• Text segment:
+ + +

The complete name including the colon is called the qualified name.

Namespace URIs

Each prefix in a qualified name is associated with a URI.
For example, all elements in XSLT 1.0 style sheets are associated with the http://www.w3.org/1999/XSL/Transform URI.
The customary prefix xsl is a shorthand for the longer URI http://www.w3.org/1999/XSL/Transform.
You can't use the URI in the element name directly.
{http://www.w3.org/1999/XSL/Transform}template

Binding Prefixes to Namespace URIs

Prefixes are bound to namespace URIs by attaching an xmlns:prefix attribute to the prefixed element or one of its ancestors.

<svg:svg xmlns:svg="http://www.w3.org/2000/svg" 
 width="12cm" height="10cm">
  <svg:ellipse rx="110" ry="130" />
  <svg:rect x="4cm" y="1cm" width="3cm" height="6cm" />
</svg:svg>

Bindings have scope within the element where they're declared.

+ + +

• List of tasks:
(A) Retype everything in the XML namespaces passage from "The complete name" down to "of its ancestors.".
(B) In the SVG code sample in the XML namespaces passage, list each distinct attribute name once.
(C) Write what comes next in the XML namespaces passage, picking up after its final sentence.

+ + +

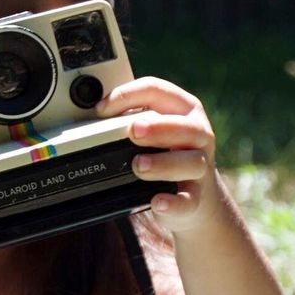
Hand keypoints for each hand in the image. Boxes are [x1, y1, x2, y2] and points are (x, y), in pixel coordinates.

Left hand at [95, 76, 218, 235]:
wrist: (198, 196)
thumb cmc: (168, 154)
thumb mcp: (155, 129)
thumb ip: (132, 119)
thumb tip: (94, 117)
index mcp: (184, 109)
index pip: (157, 91)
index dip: (128, 95)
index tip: (101, 109)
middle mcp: (198, 134)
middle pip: (185, 126)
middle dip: (158, 127)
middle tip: (134, 131)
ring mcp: (200, 166)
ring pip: (191, 162)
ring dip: (163, 164)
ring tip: (139, 165)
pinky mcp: (196, 196)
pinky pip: (188, 201)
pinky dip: (173, 203)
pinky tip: (157, 202)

+ + +

• Answers for the exercise:
(A)
The complete name including the colon is called the qualified name.

Namespace URIs

Each prefix in a qualified name is associated with a URI.
For example, all elements in XSLT 1.0 style sheets are associated with the http://www.w3.org/1999/XSL/Transform URI.
The customary prefix xsl is a shorthand for the longer URI http://www.w3.org/1999/XSL/Transform.
You can't use the URI in the element name directly.
{http://www.w3.org/1999/XSL/Transform}template

Binding Prefixes to Namespace URIs

Prefixes are bound to namespace URIs by attaching an xmlns:prefix attribute to the prefixed element or one of its ancestors.

(B) xmlns:svg, width, height, rx, ry, x, y

(C)
An SVG processor can recognize all three of these elements as SVG elements because they all have prefixes bound to the particular URI defined by the SVG specification.

Binding Prefixes to Namespace URIs Example

<xhtml:html xmlns:xhtml="http://www.w3.org/1999/xhtml"
            xmlns:xlink="http://www.w3.org/1999/xlink">
  <xhtml:head>
        <xhtml:title>Three Namespaces</xhtml:title>
      </xhtml:head>
  <xhtml:body>
    <xhtml:h1 align="center">An Ellipse and a Rectangle</xhtml:h1>
    <svg:svg xmlns:svg="http://www.w3.org/2000/svg" 
             width="12cm" height="10cm">
      <svg:ellipse rx="110" ry="130" />
      <svg:rect x="4cm" y="1cm" 
                width="3cm" height="6cm" />
    </svg:svg>
    <xhtml:p xlink:type="simple" 
      xlink:href="ellipses.html">
      More about ellipses
    </xhtml:p>
    <xhtml:p xlink:type="simple"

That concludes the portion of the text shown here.